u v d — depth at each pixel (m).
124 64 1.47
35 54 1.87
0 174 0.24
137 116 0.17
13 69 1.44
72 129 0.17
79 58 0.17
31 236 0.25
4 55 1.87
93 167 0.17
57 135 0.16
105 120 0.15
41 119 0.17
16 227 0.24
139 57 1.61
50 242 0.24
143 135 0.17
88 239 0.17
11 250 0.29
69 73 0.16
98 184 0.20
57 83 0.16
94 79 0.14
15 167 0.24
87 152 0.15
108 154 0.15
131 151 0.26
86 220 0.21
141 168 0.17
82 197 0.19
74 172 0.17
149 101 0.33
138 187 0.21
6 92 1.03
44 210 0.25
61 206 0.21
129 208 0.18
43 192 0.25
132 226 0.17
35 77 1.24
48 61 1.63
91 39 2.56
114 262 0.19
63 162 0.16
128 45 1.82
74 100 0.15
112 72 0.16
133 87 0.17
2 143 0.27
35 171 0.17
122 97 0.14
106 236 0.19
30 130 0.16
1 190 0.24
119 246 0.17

========================================

The entire listing above, every line of it, should be copied out exactly.

__Output__.
u v d — depth at each pixel (m).
124 64 1.47
35 54 1.87
0 174 0.24
137 116 0.17
13 69 1.44
72 129 0.17
79 58 0.17
31 236 0.25
4 55 1.87
93 167 0.17
57 135 0.16
105 120 0.15
41 119 0.17
16 227 0.24
139 57 1.61
50 242 0.24
143 135 0.17
88 239 0.17
11 250 0.29
69 73 0.16
98 184 0.20
57 83 0.16
94 79 0.14
15 167 0.24
87 152 0.15
108 154 0.15
131 151 0.26
86 220 0.21
141 168 0.17
82 197 0.19
74 172 0.17
149 101 0.33
138 187 0.21
6 92 1.03
44 210 0.25
61 206 0.21
129 208 0.18
43 192 0.25
132 226 0.17
35 77 1.24
48 61 1.63
91 39 2.56
114 262 0.19
63 162 0.16
128 45 1.82
74 100 0.15
112 72 0.16
133 87 0.17
2 143 0.27
35 171 0.17
122 97 0.14
106 236 0.19
30 130 0.16
1 190 0.24
119 246 0.17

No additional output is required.